## Start PROVIDED TEXT
As Jack already mentioned, the Oppo Digital BDP-83 is the only choice that I can think of that would fit your requirements. It's one of the best Blu-ray players and on top of that the playback of Standard CDs, DVD-A, and SACDs are most certainly no slouch.


----------



## tonyvdb (Sep 5, 2007)

If you cant spend that kind of money and can not find a Pioneer the Panasonic DMP BD80 is a fantastic BluRay player, it has multi channel outputs and has an option to bypass all internal processing other then whats necessary for superb CD audio playback.


----------



## recruit (May 9, 2009)

Although I use a dedicated CD player now the Oppo BDP83 was extremely good with 2 channel music as it uses better DAC's for the 2 channel output, so another vote for Oppo


----------



## reidmc (Jan 2, 2010)

Thanks to all. Don't think I can find a Pioneer locally for low bucks, and looking online it appears that I might as well go for the oppo. I can always experiment with outboard DACs if I'm not happy with the 2-channel audio.


----------



## Jungle Jack (Jul 28, 2009)

Hello,
If 2 Channel is of a huge importance, you might want to consider the SE Version of the BDP-83. Though more expensive, the analog upgrades are pretty extensive and if you are considering a 2 channel outboard DAC, might make sense.
Cheers,
JJ


----------



## reidmc (Jan 2, 2010)

good call, though I just barely talked my wife into spending more than $250 for a player.


----------



## recruit (May 9, 2009)

I would expect the SE version of the Oppo to be extremely good with 2 channel music, considering its performance as standard...


----------
## End PROVIDED TEXT
## Start MATERIAL
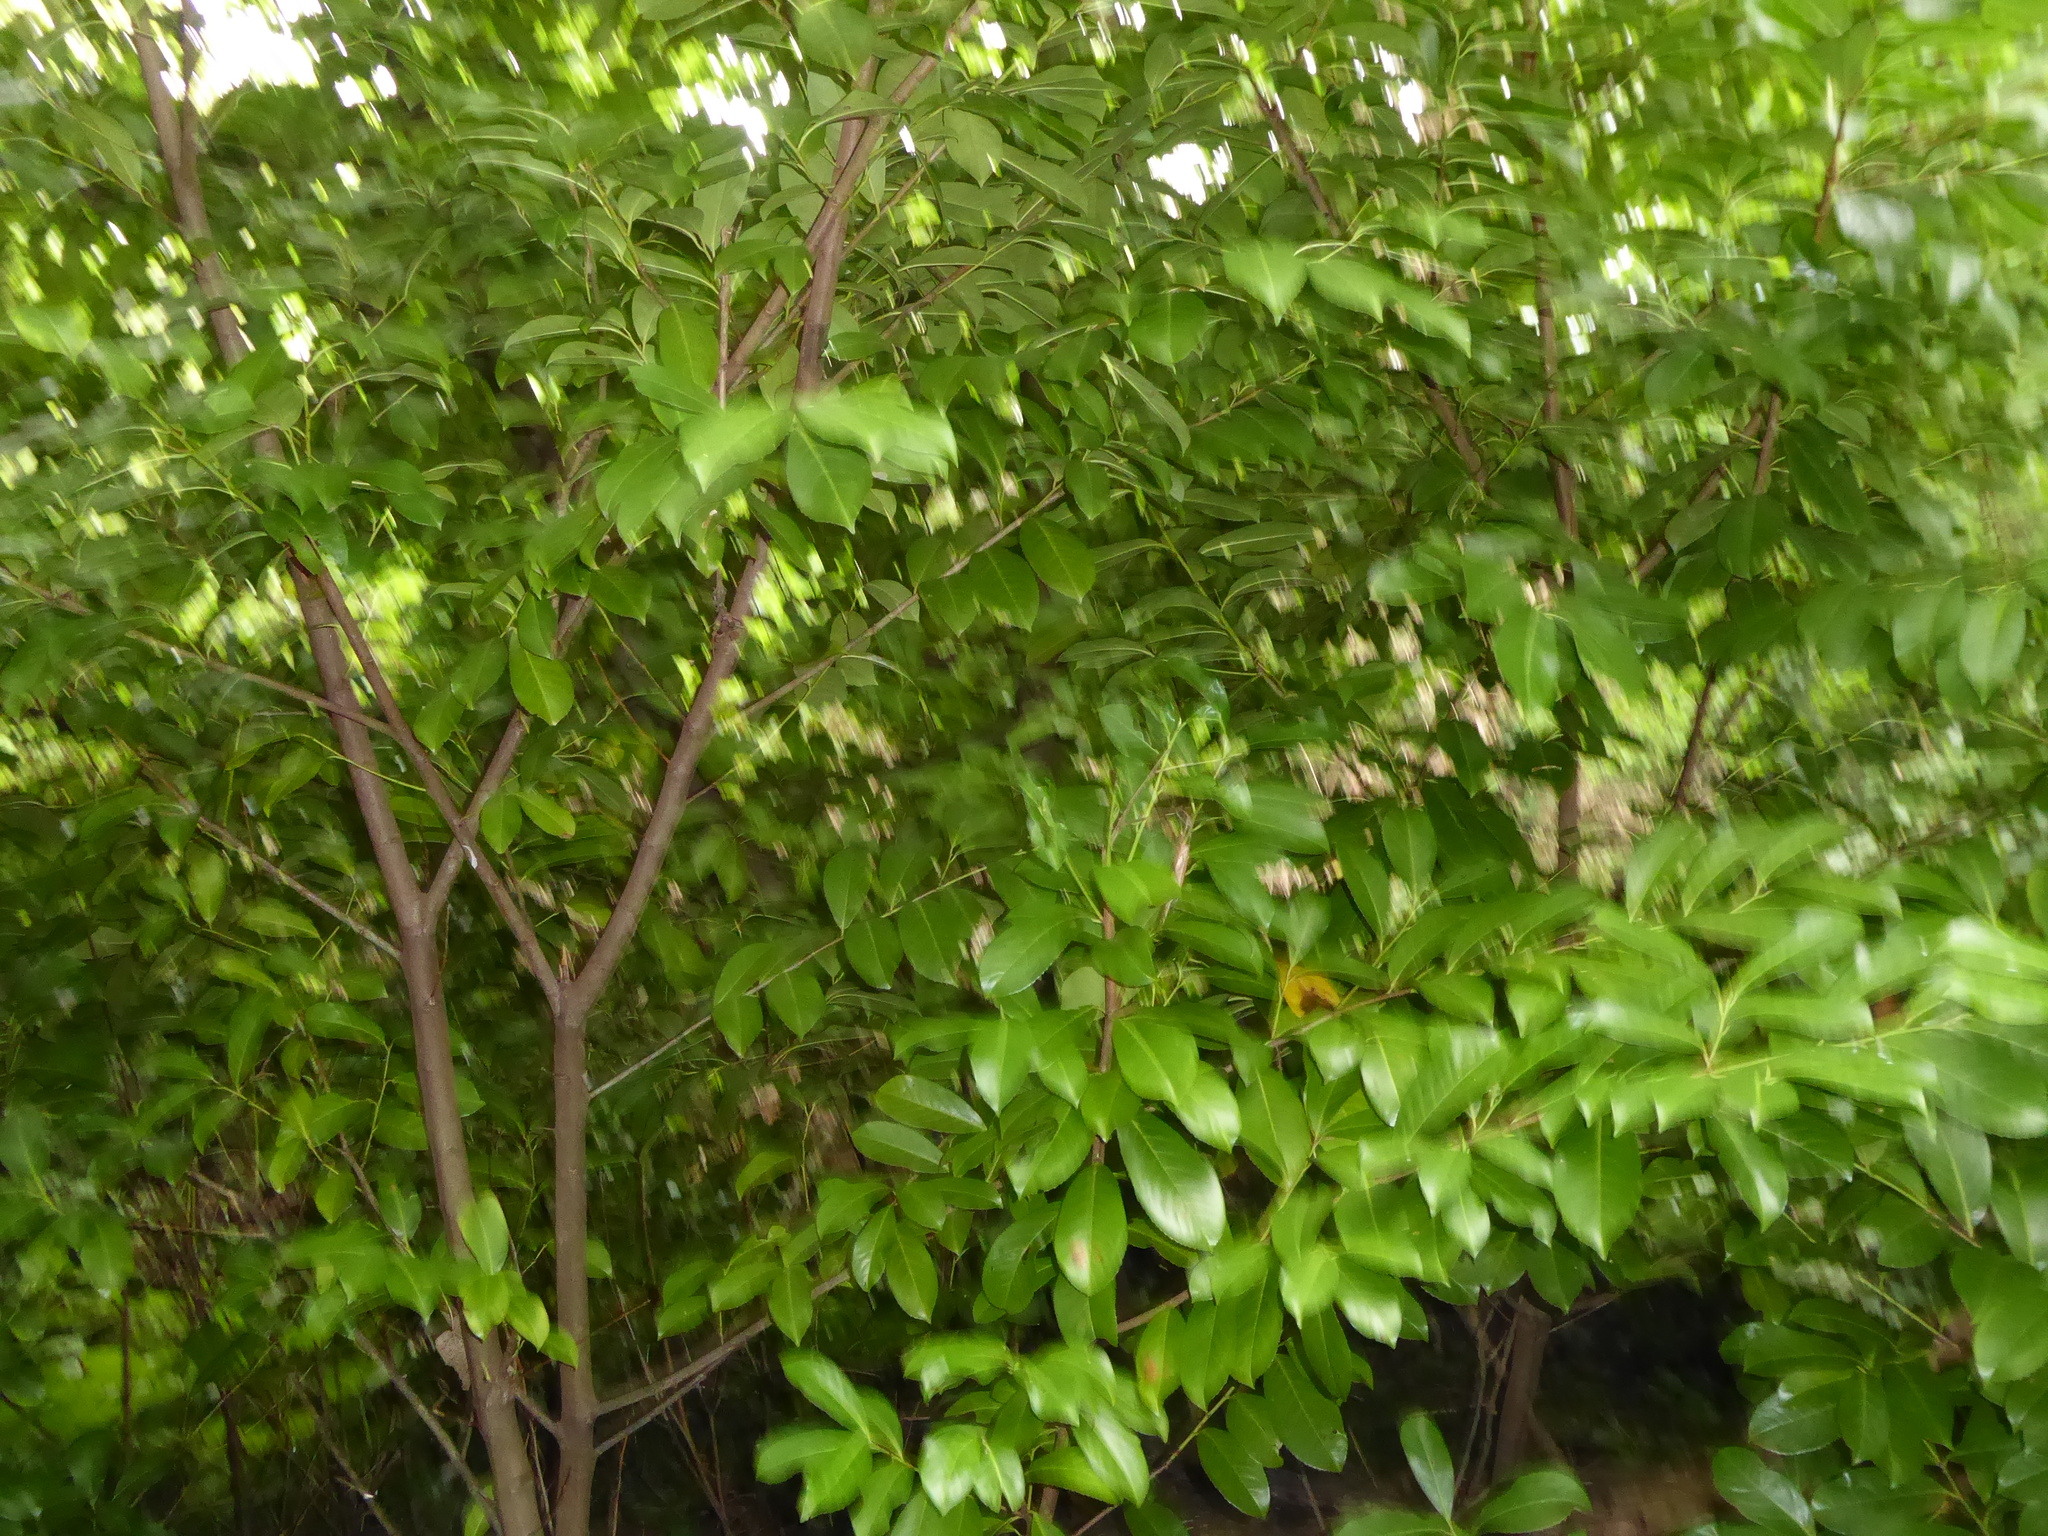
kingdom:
## End MATERIAL
AIM OF THE TASK: Reproduce the Blu-ray player thread word for word, starting at "As Jack already" and ending at "(Sep 5, 2007)". The listing comes from a different source than the Blu-ray player thread.

EXERCISE ANSWER:
As Jack already mentioned, the Oppo Digital BDP-83 is the only choice that I can think of that would fit your requirements. It's one of the best Blu-ray players and on top of that the playback of Standard CDs, DVD-A, and SACDs are most certainly no slouch.


----------



## tonyvdb (Sep 5, 2007)